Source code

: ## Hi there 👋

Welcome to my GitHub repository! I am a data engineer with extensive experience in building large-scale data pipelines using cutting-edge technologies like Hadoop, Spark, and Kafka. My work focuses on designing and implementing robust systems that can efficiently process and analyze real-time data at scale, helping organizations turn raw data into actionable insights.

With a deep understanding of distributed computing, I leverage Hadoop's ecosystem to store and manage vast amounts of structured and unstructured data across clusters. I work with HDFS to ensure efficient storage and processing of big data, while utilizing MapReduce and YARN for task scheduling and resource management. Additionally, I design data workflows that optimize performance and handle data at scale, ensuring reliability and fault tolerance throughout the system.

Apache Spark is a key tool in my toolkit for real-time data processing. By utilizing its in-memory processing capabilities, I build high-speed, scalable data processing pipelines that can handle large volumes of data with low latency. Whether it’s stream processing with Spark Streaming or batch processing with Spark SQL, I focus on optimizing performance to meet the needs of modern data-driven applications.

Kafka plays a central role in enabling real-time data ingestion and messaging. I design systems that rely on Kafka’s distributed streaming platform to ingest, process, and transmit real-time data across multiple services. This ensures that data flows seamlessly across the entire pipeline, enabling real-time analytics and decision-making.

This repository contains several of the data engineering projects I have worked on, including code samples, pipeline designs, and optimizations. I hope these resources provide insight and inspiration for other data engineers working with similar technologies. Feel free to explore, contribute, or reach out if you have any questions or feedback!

#### [Task directions]
Restate the listing exactly, starting at its first line and ending at the line where "Welcome to my" occurs; include both and no other lines.

#### [Result for this exercise]
Source code

: ## Hi there 👋

Welcome to my GitHub repository! I am a data engineer with extensive experience in building large-scale data pipelines using cutting-edge technologies like Hadoop, Spark, and Kafka. My work focuses on designing and implementing robust systems that can efficiently process and analyze real-time data at scale, helping organizations turn raw data into actionable insights.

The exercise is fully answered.